Thomas Hettche – Pfaueninsel

  • Kurzmeinung

    Squirrel
    Angenehme Geschichte, wie es denn gewesen sein könnte vor 200 Jahren auf der Pfaueninsel
  • Kurzmeinung

    Submania
    Hörbuch sehr angenehm gelesen, an einem Tag zügig durch. schöne Sprache, als Buch hätte es evtl. gelangweilt.
  • Der Autor:
    Thomas Hettche, 1964 am Rand des Vogelsbergs geboren, lebt in Berlin. Sein Romandebüt »Ludwig muss sterben« wurde 1989 als Geniestreich gefeiert. Danach erschien unter anderem »Der Fall Arbogast« (2001), ein Bestseller, der in zwölf Sprachen übersetzt worden ist. »Woraus wir gemacht sind«, 2006 bei Kiepenheuer & Witsch erschienen, stand auf der Shortlist des Deutschen Buchpreises. Anschliessend veröffentlichte Hettche den hochgelobten Roman »Die Liebe der Väter« (2010) und den autobiographischen Essayband »Totenberg« (2012). Zuletzt schrieb er »Pfaueninsel«, 2014 bei Kiepenheuer & Witsch erschienen, auf der Shortlist des Deutschen Buchpreises 2014 (Bekanntgabe des Preisträgers am 6. 10. 2014 um 18.55 Uhr). (Quelle: Der Verlag, ergänzt)


    Der Roman:
    Ja, der Roman hat mir gut gefallen. Thomas Hettche berichtet über die Entstehung der Gartenarchitektur auf der Pfaueninsel und bringt dabei souverän Geschichte und fantastische Erzählung zusammen. Er beschreibt nicht die Landschaft, er erzählt sie. Er zieht mich in seine Geschichte hinein; zu Beginn ignoriere ich total, wo die Lesereise hingeht, am Ende bin ich um eine wunderbare Erzählung reicher. Dabei hat sie teilweise dokumentarischen Charakter wie es eine Internetseite anhand von Textauszügen vor Augen und ins Ohr führt (http://www.pfaueninsel-roman.de/).
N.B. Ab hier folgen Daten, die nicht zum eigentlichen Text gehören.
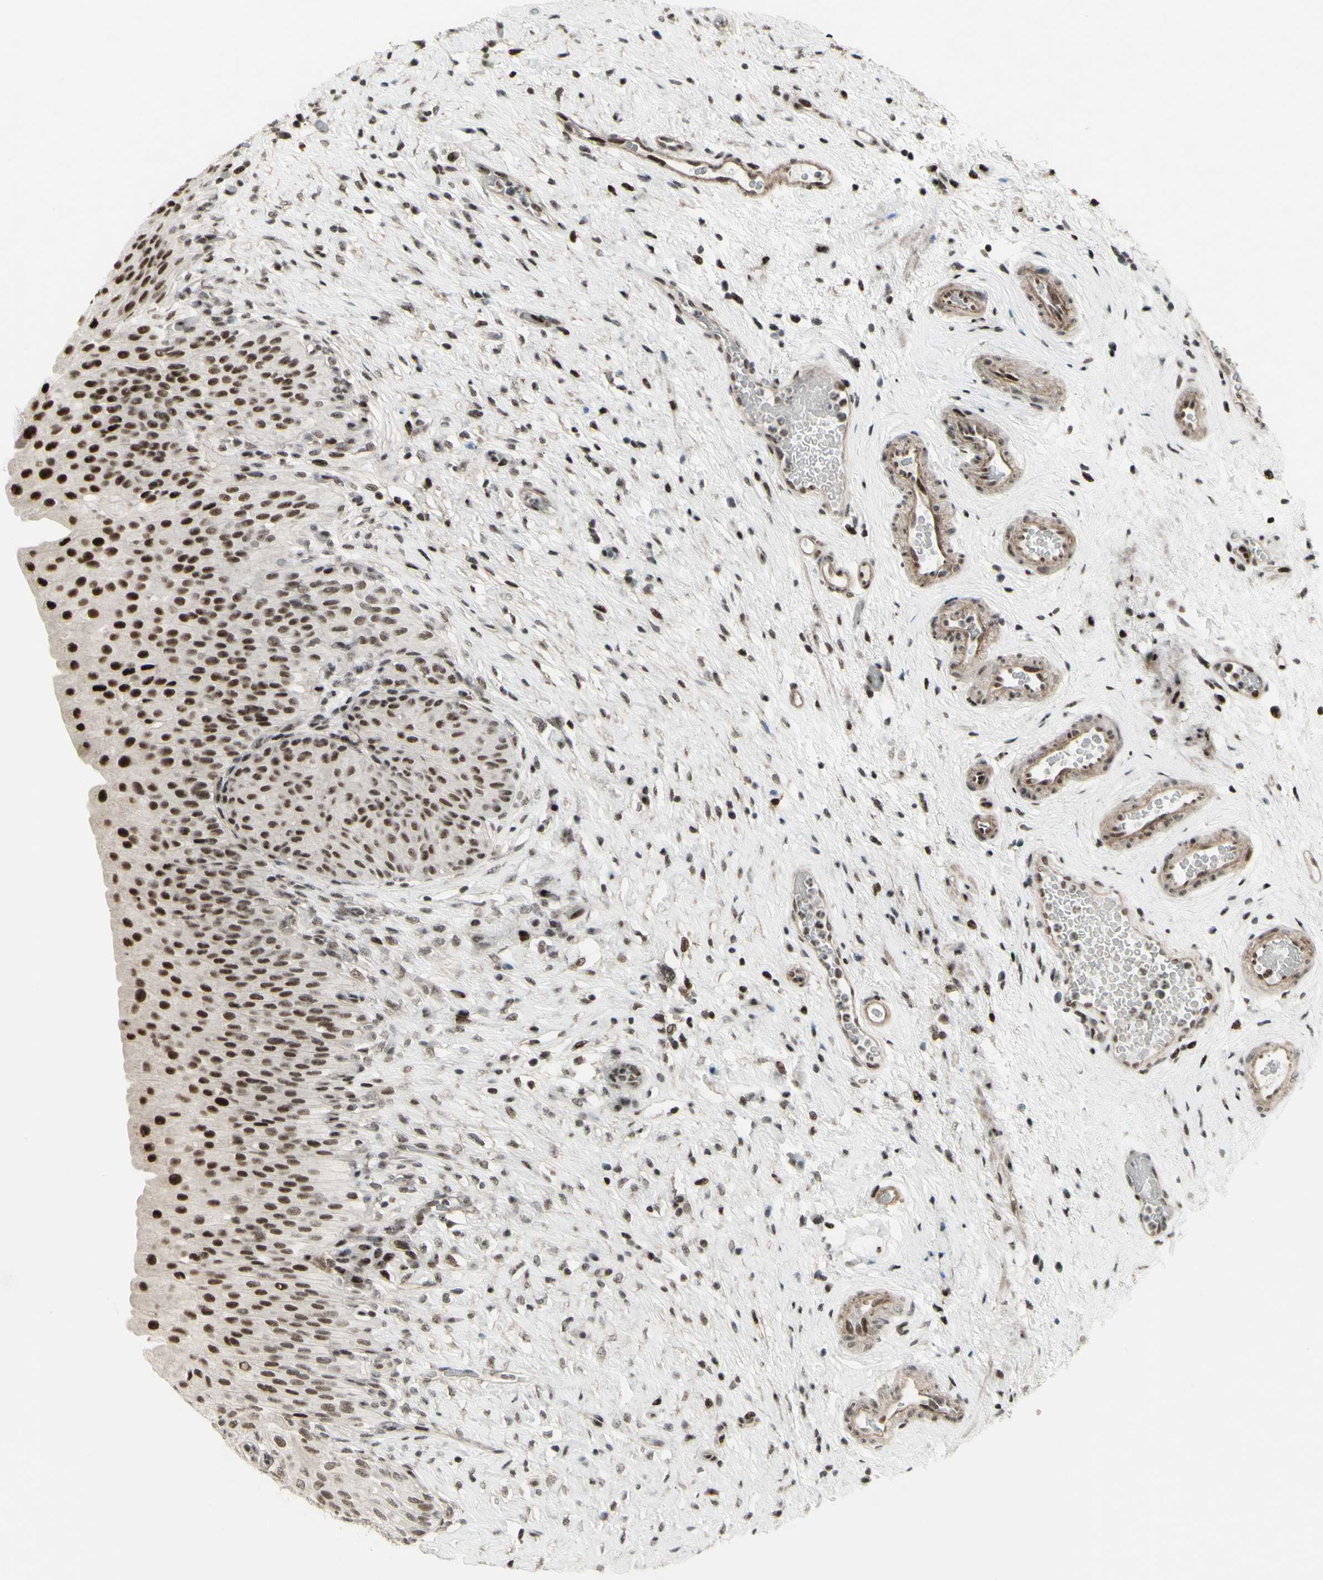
{"staining": {"intensity": "strong", "quantity": ">75%", "location": "nuclear"}, "tissue": "urinary bladder", "cell_type": "Urothelial cells", "image_type": "normal", "snomed": [{"axis": "morphology", "description": "Normal tissue, NOS"}, {"axis": "morphology", "description": "Urothelial carcinoma, High grade"}, {"axis": "topography", "description": "Urinary bladder"}], "caption": "Strong nuclear staining for a protein is identified in about >75% of urothelial cells of normal urinary bladder using immunohistochemistry.", "gene": "SUPT6H", "patient": {"sex": "male", "age": 46}}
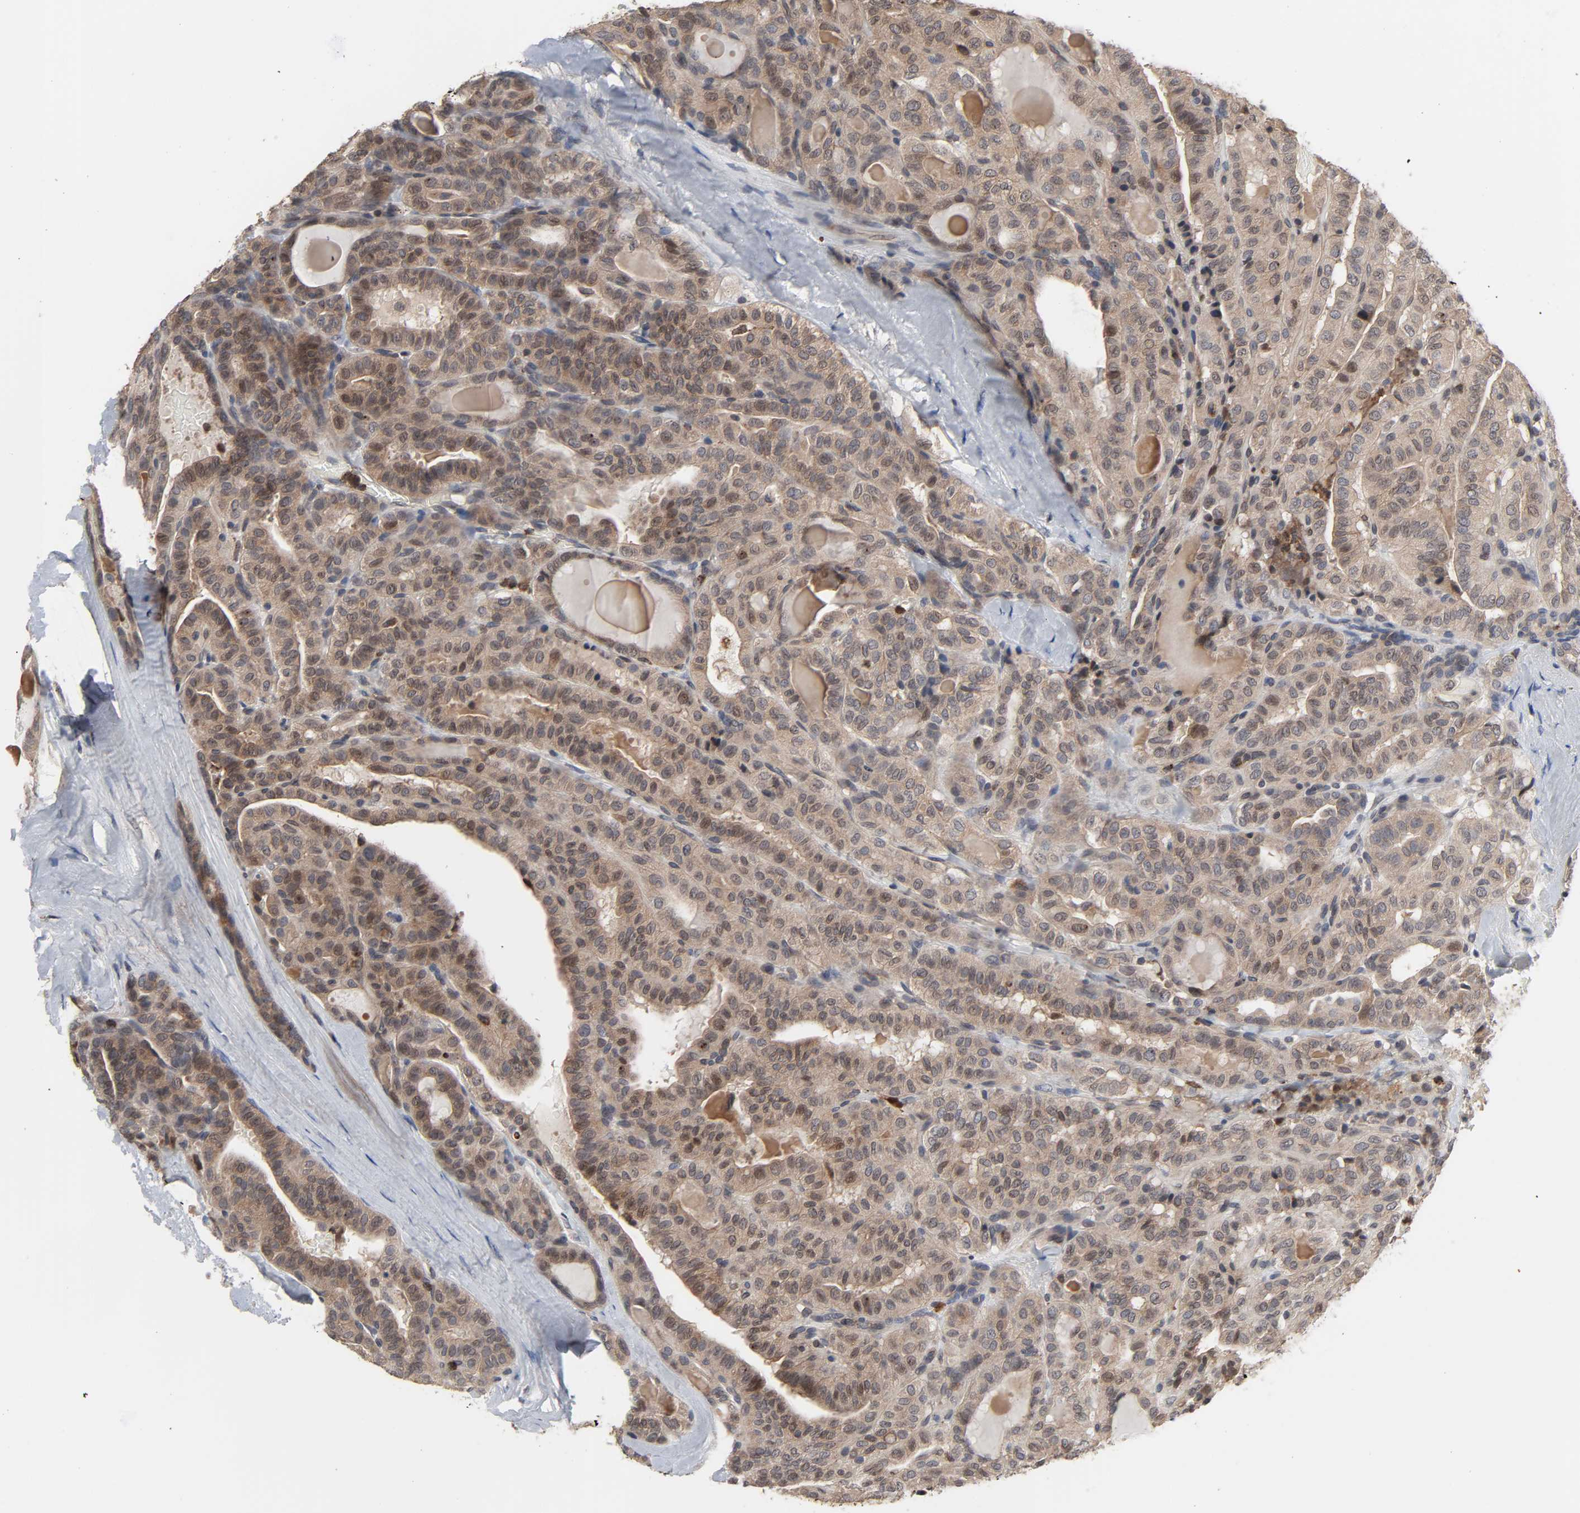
{"staining": {"intensity": "moderate", "quantity": ">75%", "location": "cytoplasmic/membranous,nuclear"}, "tissue": "thyroid cancer", "cell_type": "Tumor cells", "image_type": "cancer", "snomed": [{"axis": "morphology", "description": "Papillary adenocarcinoma, NOS"}, {"axis": "topography", "description": "Thyroid gland"}], "caption": "Thyroid cancer stained with IHC shows moderate cytoplasmic/membranous and nuclear positivity in about >75% of tumor cells. (DAB (3,3'-diaminobenzidine) IHC with brightfield microscopy, high magnification).", "gene": "CCDC175", "patient": {"sex": "male", "age": 77}}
    Die Handlung erzählt von Marie, einer Zwergin auch Schlossfräulein genannt, die seit ihrem 6. Lebensjahr auf der Pfaueninsel lebt. Sie wächst dort zusammen mit ihrem Bruder Christian Friedrich Strakon, auch ein Zwerg, auf. Sie lebt auf der Pfaueninsel bei der Familie des Hofgärtners mit weiteren Angestellten und einem Bauern. Gelegentlich erscheint König Friedrich Wilhelm III. von Preussen samt seiner Familie und Hof, dann müssen alle Spalier stehen.
    Die jung verstorbene Königin Luise hatte bei einem Besuch Christian als 'Monster' bezeichnet. Der Ausruf wird den Geschwistern zum Schicksal.


    Die heranwachsende Marie verliebt sich in den Sohn des Hofgärtners, Gustav. Trotz erwiderter Liebe bewahrt es sie nicht vor schweren Schicksalsschlägen, das Zwergenthema spielt dabei eine gewichtige Rolle.


    Das Leben Maries erzählt Thomas Hettche von 1800 bis 1880 in einem grossartigen Stil, den er gekonnt ohne Übertreibung der Zeit anpasst. Das Leben Maries folgt der Preussischen Geschichte ebenso wie der Natur- und Gartengeschichte im 19. Jahrhundert. Die Pfaueninsel wird von Gartenbaumeistern wie Lenné, die Gebäude von Baumeistern wie Schinkel, gestaltet. Sie mutiert zur Heimat fremdländischer Pflanzen und zur Menagerie exotischer Tiere wie Kängerus und einem Löwen. So aussergewöhnlich ist diese reale Umgebung Maries, dass man sich als Leser nicht wundert, wenn auch Märchenfiguren wie Peter Schlemihl sie besuchen.


    Marie habe ich zu lieben gelernt, so sehr, dass ich bei ihrer anrührenden letzten tour de l’île feuchte Augen bekam. Alles fügte sich in diesem melancholischen Roman. Pfaueninsel ist kein Buch für ein paar Seiten zwischendurch, der Leser sollte längere Lesestrecken einplanen, denn dann entfaltet der Roman einen Sog, dem er sich nicht entziehen sollte.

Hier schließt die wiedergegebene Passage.